Tout le monde comprend très vite que la course ne va pas reprendre rapidement. “On était très inquiets pour le coureur et pour le pilote. On attendait des nouvelles”, résume Jarno Widar (Lotto-Dstny), le 2e du général. “C’est un accident qui glace le sang. On a eu très peur. Il ne faut pas en vouloir au motard. C’est un accident. Je prie pour que tous deux n’aient rien de grave”, témoigne Max van der Meulen, lauréat la veille. Dix minutes s’écoulent puis vingt, trente… Les coureurs sont priés de rester sur un seul côté de la chaussée et la circulation est rouverte. Par chance, la météo clémente - plus de 20°C et un grand soleil - permet aux coureurs de rester dehors, posés à même le goudron. “Il y a deux jours, ça aurait été terrible d’attendre dans le froid et sous la pluie”, lâche Jules Chatelon. Le coureur de NIPPO-EF-Martigues est cette semaine le représentant des coureurs pour aborder, notamment, la question de la sécurité. “Ils voulaient que ce soit un Français et on est à peine plus d’une dizaine. C’est tombé sur moi”, confirme-t-il à DirectVelo.

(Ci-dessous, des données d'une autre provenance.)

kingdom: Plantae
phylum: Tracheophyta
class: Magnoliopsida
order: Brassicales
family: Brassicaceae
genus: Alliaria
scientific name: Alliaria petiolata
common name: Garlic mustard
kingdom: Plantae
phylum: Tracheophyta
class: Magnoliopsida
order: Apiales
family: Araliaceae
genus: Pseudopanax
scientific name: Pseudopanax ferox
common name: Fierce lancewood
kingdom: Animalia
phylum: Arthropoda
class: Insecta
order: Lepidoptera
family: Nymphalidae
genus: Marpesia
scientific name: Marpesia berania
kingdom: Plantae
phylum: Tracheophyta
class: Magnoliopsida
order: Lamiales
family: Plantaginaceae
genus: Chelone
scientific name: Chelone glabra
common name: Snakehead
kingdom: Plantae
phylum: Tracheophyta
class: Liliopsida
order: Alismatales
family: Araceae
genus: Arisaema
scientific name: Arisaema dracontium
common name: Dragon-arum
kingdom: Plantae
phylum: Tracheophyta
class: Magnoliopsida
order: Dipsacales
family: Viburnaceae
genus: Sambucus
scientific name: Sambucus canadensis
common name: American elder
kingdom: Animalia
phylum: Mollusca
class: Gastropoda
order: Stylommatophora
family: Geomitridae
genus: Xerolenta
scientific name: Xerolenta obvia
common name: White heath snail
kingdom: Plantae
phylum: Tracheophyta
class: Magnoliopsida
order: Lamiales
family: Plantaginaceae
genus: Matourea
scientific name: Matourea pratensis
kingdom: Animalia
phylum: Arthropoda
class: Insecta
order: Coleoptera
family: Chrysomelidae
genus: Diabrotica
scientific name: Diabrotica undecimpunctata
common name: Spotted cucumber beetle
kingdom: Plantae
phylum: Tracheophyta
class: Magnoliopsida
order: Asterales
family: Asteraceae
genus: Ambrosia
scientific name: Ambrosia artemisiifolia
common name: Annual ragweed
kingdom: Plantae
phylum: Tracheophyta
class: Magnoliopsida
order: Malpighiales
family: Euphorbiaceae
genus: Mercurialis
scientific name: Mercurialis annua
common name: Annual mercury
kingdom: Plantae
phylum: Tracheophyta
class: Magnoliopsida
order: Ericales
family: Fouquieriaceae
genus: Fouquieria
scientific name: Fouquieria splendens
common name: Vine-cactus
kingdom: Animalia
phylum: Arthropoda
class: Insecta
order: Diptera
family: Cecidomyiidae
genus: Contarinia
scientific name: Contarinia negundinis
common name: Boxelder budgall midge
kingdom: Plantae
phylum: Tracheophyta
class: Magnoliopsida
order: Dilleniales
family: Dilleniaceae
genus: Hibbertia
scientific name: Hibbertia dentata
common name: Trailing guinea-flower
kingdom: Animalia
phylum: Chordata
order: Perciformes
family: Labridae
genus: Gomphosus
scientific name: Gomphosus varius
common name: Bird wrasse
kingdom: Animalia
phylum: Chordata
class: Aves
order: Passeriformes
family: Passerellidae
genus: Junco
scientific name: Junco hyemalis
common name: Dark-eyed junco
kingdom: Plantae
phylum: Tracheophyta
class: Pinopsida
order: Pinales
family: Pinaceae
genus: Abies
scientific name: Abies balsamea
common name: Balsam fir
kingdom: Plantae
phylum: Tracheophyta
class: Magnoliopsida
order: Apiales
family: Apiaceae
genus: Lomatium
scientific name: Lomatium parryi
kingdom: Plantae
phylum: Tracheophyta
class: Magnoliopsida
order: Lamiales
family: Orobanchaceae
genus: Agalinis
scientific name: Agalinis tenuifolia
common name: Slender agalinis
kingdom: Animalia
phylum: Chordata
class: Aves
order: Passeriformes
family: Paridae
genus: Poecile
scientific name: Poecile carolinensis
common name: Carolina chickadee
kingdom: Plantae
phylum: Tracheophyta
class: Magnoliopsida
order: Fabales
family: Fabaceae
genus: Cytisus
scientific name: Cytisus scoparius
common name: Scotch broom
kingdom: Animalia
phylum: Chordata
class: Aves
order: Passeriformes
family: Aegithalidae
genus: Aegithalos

L'ÉTAPE DISPUTÉE EN INTÉGRALITÉ
Voilà désormais 1h15 que la course est neutralisée. Chez Bridgelane, le directeur sportif revient enfin à la hauteur de ses protégés après être longuement resté auprès de son coureur blessé, 200 mètres plus en amont. La famille du coureur concerné a été très rapidement prévenue et rassurée quant à la gravité de la situation. Pendant ce temps, on rigole entre coureurs italiens pour passer le temps, tandis que les Portugais d’Obidos s’amusent de leur découverte de la veille. “Les Français ont passé un Rocky à la télé et il n’y avait pas de sous-titres. Comment apprendre l’anglais comme ça ?”, chambrent-ils. Les DS, eux, s’impatientent finalement plus que la plupart des coureurs. “Ça commence à faire long, on ne va pas finir l’étape à 18h30 !”, lâchent plusieurs d’entre eux. Alors que les deux blessés sont emmenés à l’hôpital de Toulouse, annonce est faite que la course va enfin reprendre, une heure et demie après l’accident. “On va faire toute l’étape ?”, demande Sam Maisonobe (Vendée U) à un commissaire. “On pourrait peut-être faire l’arrivée au sommet du Col de Portet d’Aspet”, imagine-t-il. Mais l’épreuve ira bien au bout des 153 km initialement prévus et c’est ce même Sam Maisonobe qui l’emporte finalement dans les rues de Saverdun.
Parmi les principaux acteurs de la journée grâce à sa longue fugue, Menno Huising - 6e de l’étape - résume un sentiment visiblement général. “On ne veut pas accuser le motard. Il est certainement déjà bien assez meurtri tant physiquement que mentalement et il est forcément le premier désolé de cet accident, analyse le Néerlandais de la Visma. C’est triste et un sale moment mais on a fait la course malgré tout, même si ce n’était pas simple au début… La course continue”.